Recently she asked the class to draw such simple symbols as a flag or a dove of peace. Soon the lesson had blossomed into a study of the parts of speech. "I also had them drawing pictures of figures of speech, like 'you drive me up the wall.' They loved it. After that they seemed ready for similes and metaphors." Becker grades themes and tests at home at least three days each week, two to five hours at a stint.
She earns about $18,000 a year, but the payoff, of course, is that she knows her teaching works. Says she: "Most teachers don't teach for money. They teach for that recognition they see and feel when a student learns something. I think most teachers do a terrific job."
Carolyn Kelly, 33, whispers to a visitor: "I love this." Kelly has just led a spirited senior class debate on the best interpretation of H.G. Wells' The Man Who Could Work Miracles. "I feel rejuvenated when a kid expresses something in a manner that for him is totally new, totally his own."

**PROVIDED DATA**
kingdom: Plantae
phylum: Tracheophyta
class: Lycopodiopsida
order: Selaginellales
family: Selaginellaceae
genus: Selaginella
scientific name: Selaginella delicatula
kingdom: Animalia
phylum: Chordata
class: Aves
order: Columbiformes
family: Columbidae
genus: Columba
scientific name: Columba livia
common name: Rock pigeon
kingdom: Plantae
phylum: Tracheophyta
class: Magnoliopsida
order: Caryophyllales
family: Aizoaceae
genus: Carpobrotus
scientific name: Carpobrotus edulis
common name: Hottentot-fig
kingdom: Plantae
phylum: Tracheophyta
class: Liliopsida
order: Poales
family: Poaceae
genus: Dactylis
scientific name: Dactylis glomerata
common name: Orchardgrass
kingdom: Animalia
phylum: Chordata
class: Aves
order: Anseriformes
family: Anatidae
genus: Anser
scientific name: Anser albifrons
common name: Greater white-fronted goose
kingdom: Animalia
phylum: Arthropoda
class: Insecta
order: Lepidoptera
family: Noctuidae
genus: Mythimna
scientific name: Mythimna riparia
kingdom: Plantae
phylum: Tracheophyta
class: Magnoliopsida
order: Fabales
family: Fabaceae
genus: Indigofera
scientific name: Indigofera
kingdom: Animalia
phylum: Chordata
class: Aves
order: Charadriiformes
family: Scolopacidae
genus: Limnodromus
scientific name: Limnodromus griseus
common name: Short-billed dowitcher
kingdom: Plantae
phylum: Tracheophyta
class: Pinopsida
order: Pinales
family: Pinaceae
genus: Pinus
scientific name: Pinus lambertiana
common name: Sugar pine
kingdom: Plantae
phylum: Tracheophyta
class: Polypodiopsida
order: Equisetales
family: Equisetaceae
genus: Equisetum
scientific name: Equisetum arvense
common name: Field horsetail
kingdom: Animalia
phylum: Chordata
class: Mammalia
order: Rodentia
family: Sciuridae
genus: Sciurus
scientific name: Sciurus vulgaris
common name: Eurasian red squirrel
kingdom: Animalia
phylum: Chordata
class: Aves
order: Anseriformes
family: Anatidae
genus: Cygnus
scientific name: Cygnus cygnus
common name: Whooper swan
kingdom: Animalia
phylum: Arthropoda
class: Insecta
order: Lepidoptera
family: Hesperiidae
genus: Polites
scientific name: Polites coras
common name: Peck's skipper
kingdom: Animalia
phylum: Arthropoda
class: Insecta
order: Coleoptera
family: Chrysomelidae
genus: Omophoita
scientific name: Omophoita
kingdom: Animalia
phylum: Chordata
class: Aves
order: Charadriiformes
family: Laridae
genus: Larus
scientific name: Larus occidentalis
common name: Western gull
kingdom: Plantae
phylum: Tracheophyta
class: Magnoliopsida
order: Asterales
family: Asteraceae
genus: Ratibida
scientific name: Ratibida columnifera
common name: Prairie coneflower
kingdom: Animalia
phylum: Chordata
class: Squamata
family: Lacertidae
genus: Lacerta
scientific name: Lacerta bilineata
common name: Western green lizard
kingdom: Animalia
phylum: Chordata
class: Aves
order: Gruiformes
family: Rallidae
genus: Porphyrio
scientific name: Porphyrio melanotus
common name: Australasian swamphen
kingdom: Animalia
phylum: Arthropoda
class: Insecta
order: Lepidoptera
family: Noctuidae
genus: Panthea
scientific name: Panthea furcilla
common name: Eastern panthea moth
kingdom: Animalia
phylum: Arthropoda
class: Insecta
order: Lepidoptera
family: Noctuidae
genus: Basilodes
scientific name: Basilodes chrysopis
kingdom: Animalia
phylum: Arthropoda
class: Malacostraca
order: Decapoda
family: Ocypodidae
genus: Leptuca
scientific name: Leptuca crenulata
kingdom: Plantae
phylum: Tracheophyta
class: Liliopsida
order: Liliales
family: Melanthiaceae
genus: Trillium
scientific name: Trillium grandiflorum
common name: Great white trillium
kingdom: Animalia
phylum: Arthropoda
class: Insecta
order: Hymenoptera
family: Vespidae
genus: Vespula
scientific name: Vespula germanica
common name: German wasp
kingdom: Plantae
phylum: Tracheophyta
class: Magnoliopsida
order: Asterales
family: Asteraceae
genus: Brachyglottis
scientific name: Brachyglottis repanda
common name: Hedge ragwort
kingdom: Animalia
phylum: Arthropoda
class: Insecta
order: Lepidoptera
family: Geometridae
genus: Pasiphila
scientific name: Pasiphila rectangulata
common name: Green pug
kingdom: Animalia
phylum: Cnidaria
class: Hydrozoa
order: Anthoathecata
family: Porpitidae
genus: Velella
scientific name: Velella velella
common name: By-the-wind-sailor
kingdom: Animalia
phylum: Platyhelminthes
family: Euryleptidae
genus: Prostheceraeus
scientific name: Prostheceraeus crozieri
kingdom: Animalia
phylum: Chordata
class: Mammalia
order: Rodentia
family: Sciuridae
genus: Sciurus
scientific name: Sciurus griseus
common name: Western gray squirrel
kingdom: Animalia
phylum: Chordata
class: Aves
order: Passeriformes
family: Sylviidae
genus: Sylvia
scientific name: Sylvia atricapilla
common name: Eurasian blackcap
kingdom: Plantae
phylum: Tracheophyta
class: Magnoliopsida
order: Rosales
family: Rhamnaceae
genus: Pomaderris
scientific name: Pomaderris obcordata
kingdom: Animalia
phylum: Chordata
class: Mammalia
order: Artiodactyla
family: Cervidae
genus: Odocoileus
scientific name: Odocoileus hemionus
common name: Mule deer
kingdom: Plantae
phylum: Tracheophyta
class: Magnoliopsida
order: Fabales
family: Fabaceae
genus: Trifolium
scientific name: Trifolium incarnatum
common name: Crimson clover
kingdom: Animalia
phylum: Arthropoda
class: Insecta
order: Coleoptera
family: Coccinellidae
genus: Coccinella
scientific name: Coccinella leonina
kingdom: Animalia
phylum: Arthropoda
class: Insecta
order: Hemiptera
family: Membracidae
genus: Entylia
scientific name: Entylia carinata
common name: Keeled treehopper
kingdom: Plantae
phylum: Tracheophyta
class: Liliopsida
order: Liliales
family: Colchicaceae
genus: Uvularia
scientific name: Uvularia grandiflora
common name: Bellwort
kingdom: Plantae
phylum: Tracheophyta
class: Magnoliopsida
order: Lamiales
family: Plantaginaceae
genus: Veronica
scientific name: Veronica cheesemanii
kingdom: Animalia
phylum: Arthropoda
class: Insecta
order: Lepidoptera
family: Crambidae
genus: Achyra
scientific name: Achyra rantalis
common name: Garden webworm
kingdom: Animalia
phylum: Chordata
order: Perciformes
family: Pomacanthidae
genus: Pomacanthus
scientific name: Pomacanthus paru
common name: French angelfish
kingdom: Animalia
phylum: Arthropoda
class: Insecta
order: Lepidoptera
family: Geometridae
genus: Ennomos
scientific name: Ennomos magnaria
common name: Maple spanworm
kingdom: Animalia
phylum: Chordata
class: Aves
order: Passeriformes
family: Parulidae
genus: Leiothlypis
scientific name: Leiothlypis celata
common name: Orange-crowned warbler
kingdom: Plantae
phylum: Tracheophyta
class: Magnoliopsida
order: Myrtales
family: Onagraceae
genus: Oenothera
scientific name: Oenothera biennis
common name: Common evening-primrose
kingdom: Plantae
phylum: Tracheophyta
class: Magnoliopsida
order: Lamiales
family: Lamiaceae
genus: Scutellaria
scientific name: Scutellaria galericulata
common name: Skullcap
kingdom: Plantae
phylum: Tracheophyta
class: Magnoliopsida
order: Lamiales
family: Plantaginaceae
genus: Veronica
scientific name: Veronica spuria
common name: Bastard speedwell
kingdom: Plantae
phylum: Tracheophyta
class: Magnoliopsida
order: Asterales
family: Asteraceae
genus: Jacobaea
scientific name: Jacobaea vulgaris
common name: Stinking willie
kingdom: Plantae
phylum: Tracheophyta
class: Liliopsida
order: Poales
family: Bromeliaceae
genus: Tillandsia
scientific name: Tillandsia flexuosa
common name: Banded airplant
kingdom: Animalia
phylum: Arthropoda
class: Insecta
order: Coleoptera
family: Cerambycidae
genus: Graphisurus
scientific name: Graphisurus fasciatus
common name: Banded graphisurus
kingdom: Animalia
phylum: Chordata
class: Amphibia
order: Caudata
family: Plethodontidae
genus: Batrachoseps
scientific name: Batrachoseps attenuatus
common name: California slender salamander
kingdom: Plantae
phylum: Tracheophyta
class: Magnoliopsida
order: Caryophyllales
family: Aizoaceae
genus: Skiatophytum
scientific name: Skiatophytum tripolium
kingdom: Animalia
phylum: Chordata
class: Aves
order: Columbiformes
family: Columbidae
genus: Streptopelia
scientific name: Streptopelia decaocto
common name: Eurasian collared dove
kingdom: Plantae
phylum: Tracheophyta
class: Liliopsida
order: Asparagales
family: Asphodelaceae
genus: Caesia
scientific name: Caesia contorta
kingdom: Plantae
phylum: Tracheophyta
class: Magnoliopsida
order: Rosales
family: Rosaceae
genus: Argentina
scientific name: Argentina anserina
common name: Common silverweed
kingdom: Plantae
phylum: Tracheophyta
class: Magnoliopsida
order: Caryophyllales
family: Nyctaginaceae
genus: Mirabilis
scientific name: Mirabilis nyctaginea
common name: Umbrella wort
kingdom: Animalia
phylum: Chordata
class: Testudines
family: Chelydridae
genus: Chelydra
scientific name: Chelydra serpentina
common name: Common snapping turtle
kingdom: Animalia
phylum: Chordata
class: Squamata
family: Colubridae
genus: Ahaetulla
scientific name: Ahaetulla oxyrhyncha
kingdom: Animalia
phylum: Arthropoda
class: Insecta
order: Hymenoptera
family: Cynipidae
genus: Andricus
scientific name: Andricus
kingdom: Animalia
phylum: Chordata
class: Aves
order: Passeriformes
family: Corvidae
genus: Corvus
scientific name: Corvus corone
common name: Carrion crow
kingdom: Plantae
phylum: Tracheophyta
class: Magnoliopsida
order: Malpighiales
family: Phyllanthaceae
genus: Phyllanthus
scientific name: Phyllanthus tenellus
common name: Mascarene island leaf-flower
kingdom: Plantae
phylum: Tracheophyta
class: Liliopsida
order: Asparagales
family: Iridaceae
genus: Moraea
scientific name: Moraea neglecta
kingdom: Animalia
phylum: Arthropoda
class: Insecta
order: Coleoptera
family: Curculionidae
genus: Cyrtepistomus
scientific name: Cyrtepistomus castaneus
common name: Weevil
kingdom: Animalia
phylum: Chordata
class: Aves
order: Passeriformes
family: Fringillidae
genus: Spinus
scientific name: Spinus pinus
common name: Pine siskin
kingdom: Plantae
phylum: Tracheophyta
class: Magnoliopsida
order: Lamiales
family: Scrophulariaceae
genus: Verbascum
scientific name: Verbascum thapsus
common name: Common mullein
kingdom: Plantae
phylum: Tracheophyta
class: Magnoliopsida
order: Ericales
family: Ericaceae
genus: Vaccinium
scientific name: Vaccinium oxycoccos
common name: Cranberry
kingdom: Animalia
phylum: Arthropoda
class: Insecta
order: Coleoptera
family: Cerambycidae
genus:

**PROMPT 1**
According to the excerpt about teachers, how much does Becker earn a year?
**PROMPT 2**
Please write a continuation of the excerpt about teachers, picking up right after its last sentence.
The items come from a different source than the excerpt about teachers.

**TASK ANSWER 1**
About $18,000 a year.

**TASK ANSWER 2**
The seniors are Kelly's star pupils. She also teaches a basic English class and acts as coordinator of teacher advisers at the Rindge and Latin School in Cambridge, Mass. If need be she can reason with students from slum backgrounds in their own street-wise slang, and she spends a good deal of time trying to make students understand that public school is still a gateway to opportunity. Says she: "My goal is not just academic; it's teaching kids what it is to be a human being."
Like most teachers she decries the loss of public support for the profession. "It is vital that we all understand how things have changed: the role of the teacher, the school, the church, the family. It does no good to isolate schools as the culprit when there are social changes that affect other institutions as well. Until we all realize that education is a reciprocal thing, we won't have understood much at all."